◆ **Excerpted text**
= Beginning of Section =

The rise in illegal child labor is occurring at a time when Greeks have faced record-high levels of unemployment.

About 100,000 children may be working illegally in Greece, according to an estimate from child protection groups and the Greek ombudsman, reports the Greek daily Ekathimerini. The speculation is yet another sign of how Greece’s economic crisis (Greece is in its sixth year of recession and almost 10 percent of children live in a household in which not even one family member has a job) continues to take a huge toll on all sectors of Greek society.

The actual number of children working illegally — whose parents are unemployed and/or who are Roma or migrants and often without any health coverage — can only be estimated. Most of the work child laborers do is undocumented and therefore very likely to consist of low pay, unsafe and substandard conditions. For example, children working on farms in rural areas are being exposed to agricultural chemicals. Child victims of trafficking or forced labor typically work illegally, so they are not included in labor statistics.

The rise in illegal child labor is occurring at a time when Greeks have faced record-high levels of unemployment. For Greeks under age 25, the unemployment rate is 59.2 percent. The country’s overall unemployment rate was 26.8 percent in March. “Unprecedented” numbers of younger Greeks — more than 120,000 recently qualified doctors, engineers, IT professionals and scientists, half with graduate degrees – have been emigrating to Germany, Australia and other countries in search of work. Those who have chosen to stay in Greece face huge obstacles to find employment of any sort.

= End of Section =

◆ **Raw data**
= Beginning of Section =

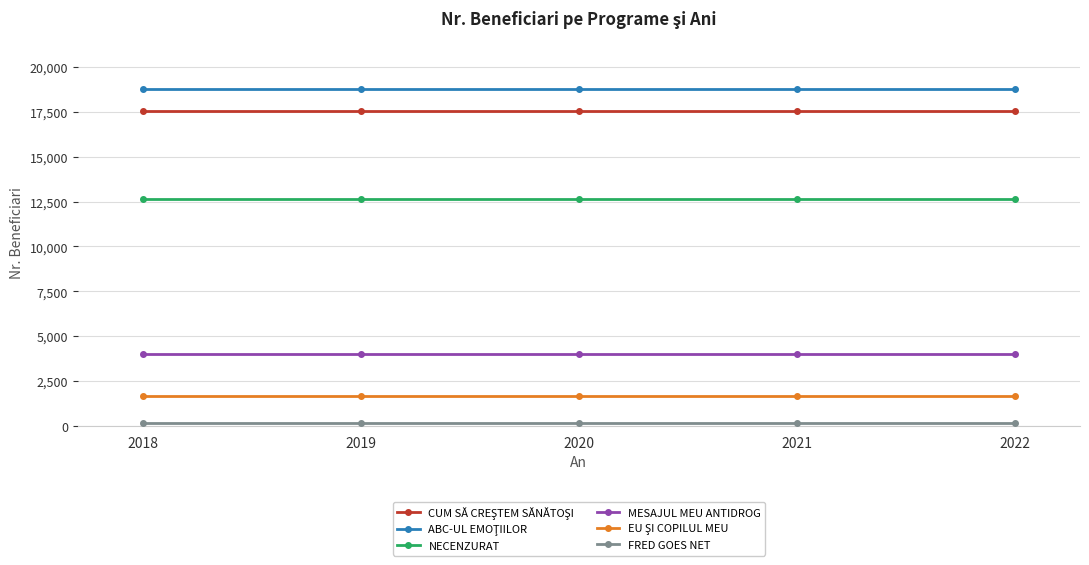

At how many categories does at least one series exceed 13684?

5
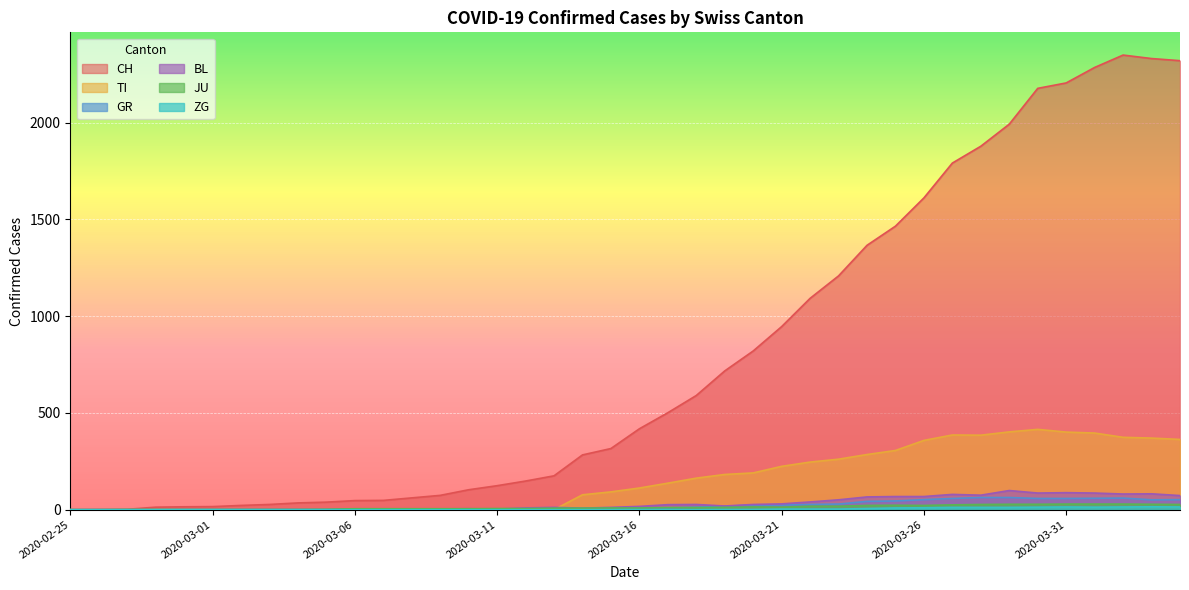

Where is JU nearest to the value 14?

2020-03-20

= End of Section =

◆ **Questions**
1. Shorten the paragraph of the article on child labor in Greece that begins "The actual number of children working illegally" while keeping its main facts.
2. From the article on child labor in Greece, return word for word the part that opens with the words containing "About 100,000 children" and closes with "of Greek society.".
The listing plays no part in this work.

◆ **Per-task outputs**
1. The true number of children working illegally can only be estimated. These are children whose parents are unemployed, or who are Roma or migrants, often without health coverage. Their work is mostly undocumented, so it likely means low pay and unsafe, substandard conditions. For example, children on rural farms are exposed to agricultural chemicals. Trafficked or forced child laborers work illegally and so are left out of labor statistics.

2.
About 100,000 children may be working illegally in Greece, according to an estimate from child protection groups and the Greek ombudsman, reports the Greek daily Ekathimerini. The speculation is yet another sign of how Greece’s economic crisis (Greece is in its sixth year of recession and almost 10 percent of children live in a household in which not even one family member has a job) continues to take a huge toll on all sectors of Greek society.